— DATA FOR REVIEW —
++++
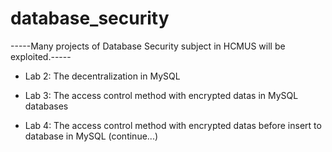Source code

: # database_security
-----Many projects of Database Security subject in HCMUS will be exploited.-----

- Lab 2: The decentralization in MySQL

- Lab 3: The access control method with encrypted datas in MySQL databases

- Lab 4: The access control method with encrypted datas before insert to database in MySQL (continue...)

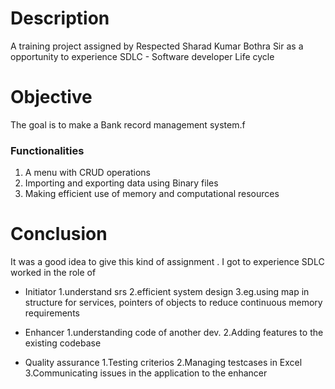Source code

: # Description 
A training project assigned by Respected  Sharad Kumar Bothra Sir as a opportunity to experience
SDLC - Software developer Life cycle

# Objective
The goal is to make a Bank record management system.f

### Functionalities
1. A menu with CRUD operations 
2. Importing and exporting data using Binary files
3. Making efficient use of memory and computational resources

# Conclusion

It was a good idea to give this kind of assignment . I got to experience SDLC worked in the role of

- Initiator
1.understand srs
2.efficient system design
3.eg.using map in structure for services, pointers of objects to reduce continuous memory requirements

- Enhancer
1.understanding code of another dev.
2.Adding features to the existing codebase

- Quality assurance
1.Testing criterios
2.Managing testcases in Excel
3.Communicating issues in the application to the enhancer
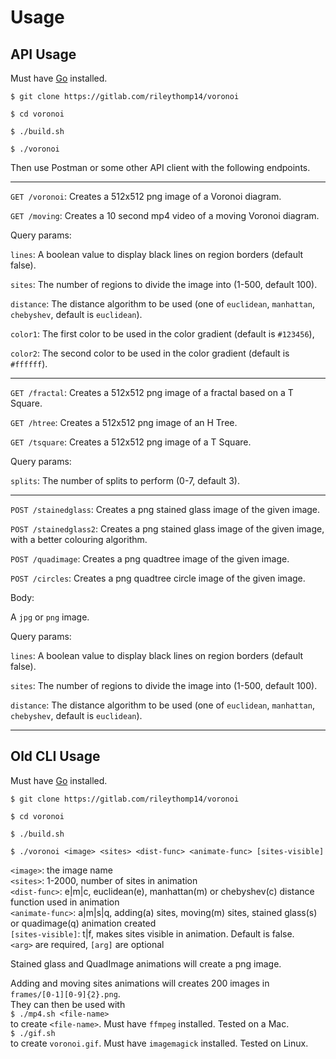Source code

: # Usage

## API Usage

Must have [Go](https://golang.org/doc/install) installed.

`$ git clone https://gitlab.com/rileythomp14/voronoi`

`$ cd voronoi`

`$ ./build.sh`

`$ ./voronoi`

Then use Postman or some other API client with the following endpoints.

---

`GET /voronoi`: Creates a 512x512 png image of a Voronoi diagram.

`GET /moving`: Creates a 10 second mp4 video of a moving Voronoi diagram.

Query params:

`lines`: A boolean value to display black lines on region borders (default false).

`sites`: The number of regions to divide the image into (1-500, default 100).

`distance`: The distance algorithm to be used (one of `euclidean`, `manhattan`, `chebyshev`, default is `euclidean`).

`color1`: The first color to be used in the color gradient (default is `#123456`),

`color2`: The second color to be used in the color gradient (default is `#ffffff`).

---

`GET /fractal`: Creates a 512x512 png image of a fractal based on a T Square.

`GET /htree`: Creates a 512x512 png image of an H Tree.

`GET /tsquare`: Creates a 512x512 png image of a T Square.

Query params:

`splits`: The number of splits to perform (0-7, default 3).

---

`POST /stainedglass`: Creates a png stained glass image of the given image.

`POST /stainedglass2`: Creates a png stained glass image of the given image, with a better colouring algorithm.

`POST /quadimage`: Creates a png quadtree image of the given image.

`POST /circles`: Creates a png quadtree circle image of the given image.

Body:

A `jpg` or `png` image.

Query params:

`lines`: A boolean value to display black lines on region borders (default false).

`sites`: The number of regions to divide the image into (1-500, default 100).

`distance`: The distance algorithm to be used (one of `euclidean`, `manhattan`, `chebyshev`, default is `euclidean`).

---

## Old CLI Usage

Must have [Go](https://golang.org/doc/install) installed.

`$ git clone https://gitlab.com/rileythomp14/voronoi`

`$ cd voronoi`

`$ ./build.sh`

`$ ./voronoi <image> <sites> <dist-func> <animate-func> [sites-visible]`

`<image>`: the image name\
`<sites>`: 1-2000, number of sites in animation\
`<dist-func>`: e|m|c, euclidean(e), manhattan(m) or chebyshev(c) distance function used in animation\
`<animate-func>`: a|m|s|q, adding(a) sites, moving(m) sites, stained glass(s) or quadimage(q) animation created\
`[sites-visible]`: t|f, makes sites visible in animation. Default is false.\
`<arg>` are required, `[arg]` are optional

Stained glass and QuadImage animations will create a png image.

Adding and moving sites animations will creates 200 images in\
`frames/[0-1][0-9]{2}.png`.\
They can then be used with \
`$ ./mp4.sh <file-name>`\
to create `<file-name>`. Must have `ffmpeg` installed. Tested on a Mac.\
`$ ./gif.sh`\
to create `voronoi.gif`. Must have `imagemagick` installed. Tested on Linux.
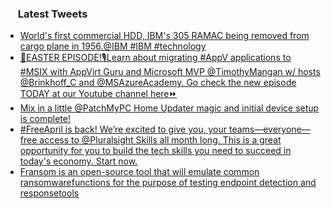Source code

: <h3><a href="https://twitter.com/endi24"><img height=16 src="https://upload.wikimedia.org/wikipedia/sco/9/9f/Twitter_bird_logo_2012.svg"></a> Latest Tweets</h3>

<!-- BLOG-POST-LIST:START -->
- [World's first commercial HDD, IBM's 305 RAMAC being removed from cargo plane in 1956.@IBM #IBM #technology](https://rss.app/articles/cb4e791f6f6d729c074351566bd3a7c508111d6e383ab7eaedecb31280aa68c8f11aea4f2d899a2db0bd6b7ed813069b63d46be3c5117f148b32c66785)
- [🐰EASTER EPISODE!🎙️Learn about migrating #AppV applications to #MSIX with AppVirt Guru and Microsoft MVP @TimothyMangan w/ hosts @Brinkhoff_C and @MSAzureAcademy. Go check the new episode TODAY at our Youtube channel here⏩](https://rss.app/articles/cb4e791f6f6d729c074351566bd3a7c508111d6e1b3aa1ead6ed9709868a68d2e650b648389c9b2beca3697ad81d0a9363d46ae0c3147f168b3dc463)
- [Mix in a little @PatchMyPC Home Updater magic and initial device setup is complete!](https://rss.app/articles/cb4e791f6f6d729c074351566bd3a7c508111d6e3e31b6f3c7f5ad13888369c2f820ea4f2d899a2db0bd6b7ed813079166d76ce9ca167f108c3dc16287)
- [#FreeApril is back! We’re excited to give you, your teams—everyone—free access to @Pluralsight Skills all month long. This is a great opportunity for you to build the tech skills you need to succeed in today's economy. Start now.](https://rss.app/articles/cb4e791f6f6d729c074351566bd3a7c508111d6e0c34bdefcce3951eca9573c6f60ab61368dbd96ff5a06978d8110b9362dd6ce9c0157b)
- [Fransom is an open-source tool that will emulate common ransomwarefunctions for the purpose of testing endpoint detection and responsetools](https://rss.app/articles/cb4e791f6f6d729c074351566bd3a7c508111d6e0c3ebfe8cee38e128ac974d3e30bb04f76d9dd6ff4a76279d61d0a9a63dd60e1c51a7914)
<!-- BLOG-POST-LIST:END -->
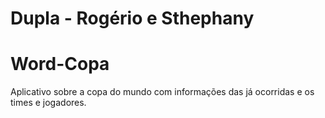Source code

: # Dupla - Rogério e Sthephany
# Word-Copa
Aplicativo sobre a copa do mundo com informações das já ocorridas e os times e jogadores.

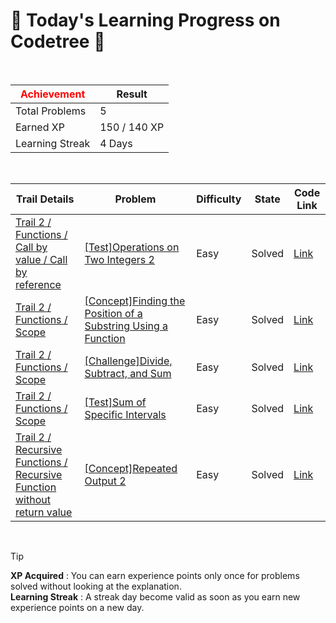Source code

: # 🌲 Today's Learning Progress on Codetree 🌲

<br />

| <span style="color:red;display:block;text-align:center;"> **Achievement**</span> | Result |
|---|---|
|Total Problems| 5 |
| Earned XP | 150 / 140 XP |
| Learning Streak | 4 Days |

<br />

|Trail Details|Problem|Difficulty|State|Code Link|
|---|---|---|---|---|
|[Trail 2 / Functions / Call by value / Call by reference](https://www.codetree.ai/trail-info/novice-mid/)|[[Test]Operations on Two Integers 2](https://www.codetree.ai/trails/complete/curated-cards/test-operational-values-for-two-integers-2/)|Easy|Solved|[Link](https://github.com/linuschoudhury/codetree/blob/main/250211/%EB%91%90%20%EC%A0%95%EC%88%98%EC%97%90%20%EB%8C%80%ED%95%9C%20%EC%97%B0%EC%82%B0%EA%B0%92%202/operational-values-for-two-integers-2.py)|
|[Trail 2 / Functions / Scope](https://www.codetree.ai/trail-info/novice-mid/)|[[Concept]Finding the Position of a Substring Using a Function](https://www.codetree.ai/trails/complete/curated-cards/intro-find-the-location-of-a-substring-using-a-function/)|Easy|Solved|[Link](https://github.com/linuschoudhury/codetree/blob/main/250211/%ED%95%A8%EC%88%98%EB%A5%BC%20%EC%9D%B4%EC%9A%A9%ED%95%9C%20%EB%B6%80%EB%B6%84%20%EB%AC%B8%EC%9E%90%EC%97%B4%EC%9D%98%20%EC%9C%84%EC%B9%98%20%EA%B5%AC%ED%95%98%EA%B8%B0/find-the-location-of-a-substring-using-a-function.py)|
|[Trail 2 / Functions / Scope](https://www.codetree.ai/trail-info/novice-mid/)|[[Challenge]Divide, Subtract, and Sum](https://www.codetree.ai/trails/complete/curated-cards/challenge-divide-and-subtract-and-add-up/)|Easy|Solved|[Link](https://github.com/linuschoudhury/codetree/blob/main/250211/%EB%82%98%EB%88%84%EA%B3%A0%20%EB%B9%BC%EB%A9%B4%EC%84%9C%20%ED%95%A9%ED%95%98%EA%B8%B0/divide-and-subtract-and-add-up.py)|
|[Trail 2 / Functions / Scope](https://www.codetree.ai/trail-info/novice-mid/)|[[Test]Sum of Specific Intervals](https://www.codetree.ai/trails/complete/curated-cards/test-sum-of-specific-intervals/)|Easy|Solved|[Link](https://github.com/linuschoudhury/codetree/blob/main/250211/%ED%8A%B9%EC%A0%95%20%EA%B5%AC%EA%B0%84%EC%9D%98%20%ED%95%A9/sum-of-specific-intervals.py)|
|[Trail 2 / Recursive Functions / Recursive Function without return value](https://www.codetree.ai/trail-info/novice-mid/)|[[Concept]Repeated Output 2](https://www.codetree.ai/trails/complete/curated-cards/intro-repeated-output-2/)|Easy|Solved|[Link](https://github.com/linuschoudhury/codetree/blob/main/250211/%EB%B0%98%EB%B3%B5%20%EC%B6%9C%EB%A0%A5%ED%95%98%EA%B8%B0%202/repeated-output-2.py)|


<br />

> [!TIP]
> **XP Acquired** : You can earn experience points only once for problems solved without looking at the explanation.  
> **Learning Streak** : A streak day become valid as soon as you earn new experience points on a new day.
++++
— WHAT YOU HAVE TO DO —
Copy the material word for word, starting at its very beginning and ending with the line that contains "- Lab 3: The", including that line. Leave the pictures out.

— OUTPUT BELOW —
Source code

: # database_security
-----Many projects of Database Security subject in HCMUS will be exploited.-----

- Lab 2: The decentralization in MySQL

- Lab 3: The access control method with encrypted datas in MySQL databases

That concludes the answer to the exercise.